In the statute on the effect of a merger, condense the paragraph beginning "If the surviving entity is a foreign partnership" into a short bulleted list that keeps its main facts.

• _SUPPLIED TEXT_

== == ==

29-1086. Effect of merger


A. When a merger takes effect:


1. The separate existence of every partnership, limited partnership or other
business entity that is a party to the merger, other than the surviving entity, ceases.


2. All property owned by each of the merged partnerships, limited partnerships or
other business entities vests in the surviving entity.


3. All obligations of every partnership, limited partnership or other business
entity that is a party to the merger become the obligations of the surviving entity.


4. An action or proceeding pending against a partnership, a limited partnership or
any other business entity that is a party to the merger may be continued as if the merger
had not occurred, or the surviving entity may be substituted as a party to the action or
proceeding.


B. If the surviving entity is a foreign partnership or limited partnership, at any
time during which the surviving entity fails to maintain an agent for service of process
as required by the law of this state, the secretary of state is the agent for service of
process in an action or proceeding against a surviving foreign partnership or limited
partnership to enforce an obligation of a domestic partnership, domestic limited
partnership or any other domestic business entity that is a party to a merger. Until the
surviving foreign partnership or limited partnership appoints an agent for service of
process as required by the law of this state, it shall promptly notify the secretary of
state of its chief executive office and of any change of address. On receipt of process,
the secretary of state shall mail a copy of the process to the surviving foreign
partnership or limited partnership.

== == ==

• _GIVEN RECORDS_
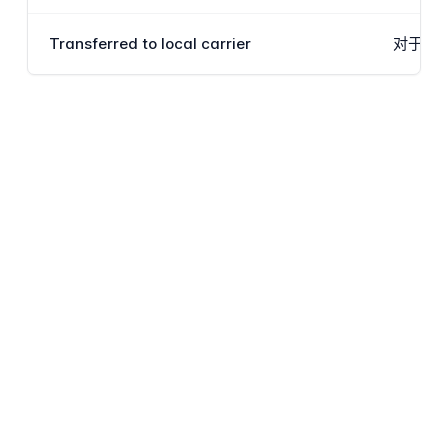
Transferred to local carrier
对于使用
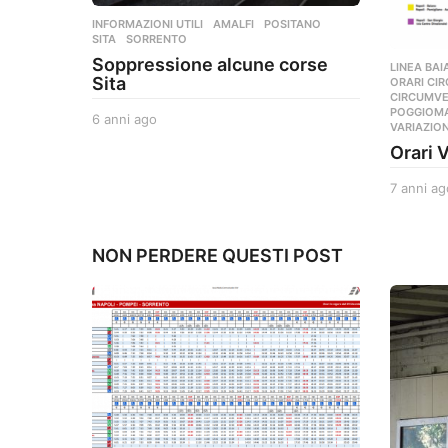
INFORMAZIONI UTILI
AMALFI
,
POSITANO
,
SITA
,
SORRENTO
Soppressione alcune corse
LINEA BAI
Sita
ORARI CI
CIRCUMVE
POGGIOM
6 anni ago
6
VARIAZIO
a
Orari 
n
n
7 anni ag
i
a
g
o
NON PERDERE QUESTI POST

== == ==

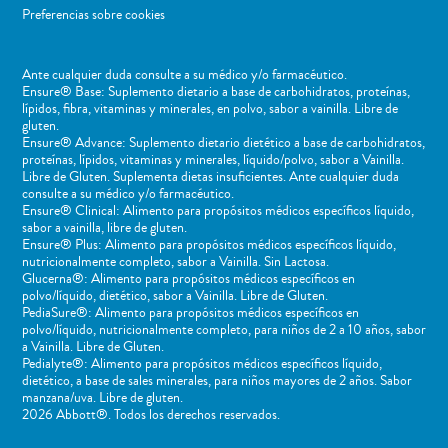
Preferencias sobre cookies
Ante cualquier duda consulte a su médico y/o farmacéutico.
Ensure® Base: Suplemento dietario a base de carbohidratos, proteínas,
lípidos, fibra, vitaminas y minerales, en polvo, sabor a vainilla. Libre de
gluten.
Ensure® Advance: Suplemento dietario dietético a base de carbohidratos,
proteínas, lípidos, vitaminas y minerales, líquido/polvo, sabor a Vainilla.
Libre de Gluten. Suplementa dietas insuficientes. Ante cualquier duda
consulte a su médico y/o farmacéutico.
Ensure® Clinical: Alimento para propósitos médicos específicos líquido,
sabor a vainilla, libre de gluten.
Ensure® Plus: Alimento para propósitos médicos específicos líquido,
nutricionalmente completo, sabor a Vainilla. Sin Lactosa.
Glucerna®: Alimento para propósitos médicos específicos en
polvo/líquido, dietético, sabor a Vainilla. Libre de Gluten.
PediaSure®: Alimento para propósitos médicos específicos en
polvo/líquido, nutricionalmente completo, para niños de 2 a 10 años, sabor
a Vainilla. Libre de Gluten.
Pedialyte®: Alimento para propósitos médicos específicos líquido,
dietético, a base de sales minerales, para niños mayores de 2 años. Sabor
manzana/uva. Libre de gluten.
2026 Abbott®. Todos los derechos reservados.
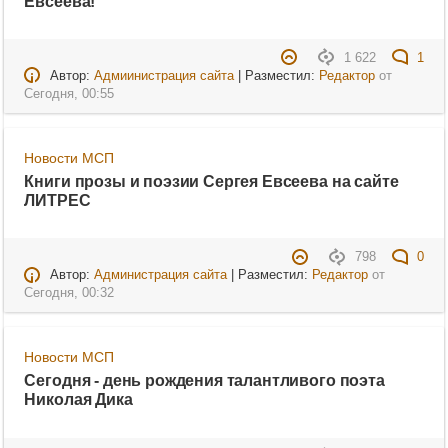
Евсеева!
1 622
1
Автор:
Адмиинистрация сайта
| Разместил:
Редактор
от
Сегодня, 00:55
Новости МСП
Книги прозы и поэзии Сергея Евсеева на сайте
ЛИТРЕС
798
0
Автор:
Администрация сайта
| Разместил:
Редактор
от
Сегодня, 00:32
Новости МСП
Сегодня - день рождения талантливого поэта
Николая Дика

== == ==

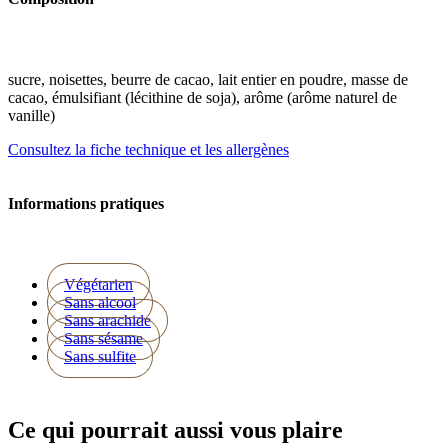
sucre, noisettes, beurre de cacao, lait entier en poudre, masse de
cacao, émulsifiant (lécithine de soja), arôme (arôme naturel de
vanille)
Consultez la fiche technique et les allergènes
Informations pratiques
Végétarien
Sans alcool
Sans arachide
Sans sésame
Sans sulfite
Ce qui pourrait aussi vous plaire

== == ==

• _SOLUTION TO THE PROBLEM_
- This applies when the surviving entity is a foreign partnership or limited partnership.
- The surviving entity may fail to maintain an agent for service of process as state law requires. Whenever it does, the secretary of state is its agent for service of process. This covers actions or proceedings to enforce an obligation of a domestic partnership, domestic limited partnership or other domestic business entity that was a party to the merger.
- Until the surviving entity appoints such an agent, it must promptly notify the secretary of state of its chief executive office and of any change of address.
- When the secretary of state receives process, it must mail a copy to the surviving foreign partnership or limited partnership.